Spacecraft properties
- Bus: LEOStar-2 S/C
- Manufacturer: Orbital ATK
- BOL mass: ≈1,142 kg (2,518 lb)
- Power: 405 W

Start of mission
- Launch date: 2023 (proposed)

Main telescope
- Focal length: 12 m (39 ft)
- Collecting area: 500 cm^{2} (78 sq in)
- Wavelengths: X-ray

= Arcus (satellite) =

Proposed X-ray space observatory by NASA

Arcus is a proposed X-ray space observatory proposed to NASA's Explorer program, Medium Explorer (MIDEX) class.

The Arcus mission would study galaxies and galaxy clusters using high-resolution X-ray spectroscopy to characterize the interactions between these objects and the diffuse hot gas that permeates them. The Principal investigator is Randall Smith at the Smithsonian Astrophysical Observatory in Cambridge, Massachusetts; the project has significant contributions from the Massachusetts Institute of Technology, cosine Measurement Systems (Sassenheim, Netherlands), Penn State, and the Max Planck Institute for Extraterrestrial Physics.

==Overview==

Arcus's spectrograph was originally intended to fly on the cancelled International X-ray Observatory (IXO). After the 2011 cancellation, Arcus was proposed as a mission in 2014 to the Small Explorer program (SMEX) but it was not selected for development. After numerous technological advances, Arcus was again proposed to NASA in 2016 to the Medium Explorer program (MIDEX) and was awarded $2 million to refine their mission concept (Phase A study) over nine months. If selected, it would have been funded $250 million for development.

Arcus is an X-ray grating spectrometer space observatory that combines X-ray optics and gratings to disperse the X-rays, much like how a prism separates sunlight into the colors of the rainbow. It would observe astrophysical phenomena in X-ray band over a broad target size range. Its mission includes investigations on the composition of cosmic dust grains, stellar evolution, identify the launching mechanisms of supermassive black hole winds, and structure formation of galaxy clusters. Using new technologies, it offers a resolution improvement of ten times better than existing X-ray observatories.

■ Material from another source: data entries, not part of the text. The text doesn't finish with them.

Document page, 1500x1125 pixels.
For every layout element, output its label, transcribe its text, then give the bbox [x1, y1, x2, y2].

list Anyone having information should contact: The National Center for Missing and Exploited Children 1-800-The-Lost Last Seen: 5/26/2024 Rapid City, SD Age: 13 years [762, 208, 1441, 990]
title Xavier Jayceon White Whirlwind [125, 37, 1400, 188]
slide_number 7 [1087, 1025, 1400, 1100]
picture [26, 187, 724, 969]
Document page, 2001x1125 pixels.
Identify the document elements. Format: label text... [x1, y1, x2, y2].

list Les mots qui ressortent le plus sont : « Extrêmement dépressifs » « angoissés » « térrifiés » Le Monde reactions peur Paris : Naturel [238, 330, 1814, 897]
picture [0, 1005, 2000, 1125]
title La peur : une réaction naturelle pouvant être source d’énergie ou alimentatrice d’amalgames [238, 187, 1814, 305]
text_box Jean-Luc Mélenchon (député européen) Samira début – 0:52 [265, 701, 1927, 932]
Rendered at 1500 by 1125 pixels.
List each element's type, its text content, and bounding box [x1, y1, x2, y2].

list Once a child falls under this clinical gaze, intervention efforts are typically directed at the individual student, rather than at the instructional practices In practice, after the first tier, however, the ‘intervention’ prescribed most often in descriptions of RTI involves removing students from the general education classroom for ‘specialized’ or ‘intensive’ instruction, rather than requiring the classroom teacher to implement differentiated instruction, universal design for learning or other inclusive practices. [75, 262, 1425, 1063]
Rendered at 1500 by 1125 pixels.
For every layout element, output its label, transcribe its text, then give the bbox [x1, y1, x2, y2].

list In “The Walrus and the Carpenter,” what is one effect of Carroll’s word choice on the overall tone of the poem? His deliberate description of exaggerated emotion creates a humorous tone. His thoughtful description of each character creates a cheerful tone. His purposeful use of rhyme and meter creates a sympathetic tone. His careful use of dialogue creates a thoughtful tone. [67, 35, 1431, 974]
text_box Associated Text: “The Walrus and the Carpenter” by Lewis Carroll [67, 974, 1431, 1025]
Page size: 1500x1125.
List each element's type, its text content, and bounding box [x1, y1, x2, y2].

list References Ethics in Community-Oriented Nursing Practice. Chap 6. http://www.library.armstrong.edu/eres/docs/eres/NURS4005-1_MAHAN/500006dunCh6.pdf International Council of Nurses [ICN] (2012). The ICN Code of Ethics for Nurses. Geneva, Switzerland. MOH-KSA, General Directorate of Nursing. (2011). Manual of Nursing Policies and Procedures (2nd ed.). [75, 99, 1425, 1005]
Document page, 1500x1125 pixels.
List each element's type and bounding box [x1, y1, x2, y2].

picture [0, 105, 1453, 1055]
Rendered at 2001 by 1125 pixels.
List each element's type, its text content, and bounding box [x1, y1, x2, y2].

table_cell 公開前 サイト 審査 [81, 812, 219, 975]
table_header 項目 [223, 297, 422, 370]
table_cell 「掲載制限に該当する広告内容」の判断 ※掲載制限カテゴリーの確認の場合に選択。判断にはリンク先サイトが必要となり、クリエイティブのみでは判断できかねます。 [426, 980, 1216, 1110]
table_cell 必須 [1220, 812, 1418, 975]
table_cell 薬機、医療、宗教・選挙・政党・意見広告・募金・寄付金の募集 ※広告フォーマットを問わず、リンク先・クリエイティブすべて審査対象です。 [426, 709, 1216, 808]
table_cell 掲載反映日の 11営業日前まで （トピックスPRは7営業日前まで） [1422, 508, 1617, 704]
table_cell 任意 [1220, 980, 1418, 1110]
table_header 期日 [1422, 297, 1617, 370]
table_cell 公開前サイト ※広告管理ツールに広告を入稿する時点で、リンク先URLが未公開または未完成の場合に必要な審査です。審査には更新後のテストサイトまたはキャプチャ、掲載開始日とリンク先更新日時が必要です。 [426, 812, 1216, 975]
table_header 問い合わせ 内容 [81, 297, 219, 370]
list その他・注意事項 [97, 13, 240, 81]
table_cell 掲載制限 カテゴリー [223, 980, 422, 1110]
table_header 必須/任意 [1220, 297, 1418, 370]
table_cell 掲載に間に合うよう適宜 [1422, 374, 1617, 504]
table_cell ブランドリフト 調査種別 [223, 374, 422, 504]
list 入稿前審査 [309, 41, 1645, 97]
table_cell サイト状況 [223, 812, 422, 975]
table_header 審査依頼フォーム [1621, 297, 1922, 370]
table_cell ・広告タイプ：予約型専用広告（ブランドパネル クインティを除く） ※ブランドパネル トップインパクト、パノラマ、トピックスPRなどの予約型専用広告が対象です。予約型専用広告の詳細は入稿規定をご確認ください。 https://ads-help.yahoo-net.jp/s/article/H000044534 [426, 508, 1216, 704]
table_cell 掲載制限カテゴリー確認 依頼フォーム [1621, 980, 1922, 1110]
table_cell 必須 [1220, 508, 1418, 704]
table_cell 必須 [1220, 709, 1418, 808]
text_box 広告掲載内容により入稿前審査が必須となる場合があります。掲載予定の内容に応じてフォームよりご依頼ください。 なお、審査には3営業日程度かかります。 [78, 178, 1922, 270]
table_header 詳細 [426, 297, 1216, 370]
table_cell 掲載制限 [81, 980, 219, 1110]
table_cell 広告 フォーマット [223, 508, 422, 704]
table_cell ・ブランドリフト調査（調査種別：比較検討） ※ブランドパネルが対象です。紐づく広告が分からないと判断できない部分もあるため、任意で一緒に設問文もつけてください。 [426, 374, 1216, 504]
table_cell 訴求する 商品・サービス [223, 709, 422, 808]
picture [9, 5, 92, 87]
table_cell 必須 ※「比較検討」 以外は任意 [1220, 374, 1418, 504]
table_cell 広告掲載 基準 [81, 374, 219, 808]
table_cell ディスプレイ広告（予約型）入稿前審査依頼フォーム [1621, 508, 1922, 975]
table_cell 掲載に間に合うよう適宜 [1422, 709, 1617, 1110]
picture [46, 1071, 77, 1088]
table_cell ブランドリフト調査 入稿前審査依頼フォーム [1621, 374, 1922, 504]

The space observatory would orbit Earth in a 4:1 lunar resonance, which would allow significant stability for minimal propellant consumption, which could extend the mission life to about 10 years.

Arcus competed as a selection for the next Medium-Class Explorers mission, which took place between Arcus and SPHEREx. If selected, it would have launched in 2023. In February 2019, SPHEREx defeated Arcus to be selected as the next Medium-Class Explorers mission.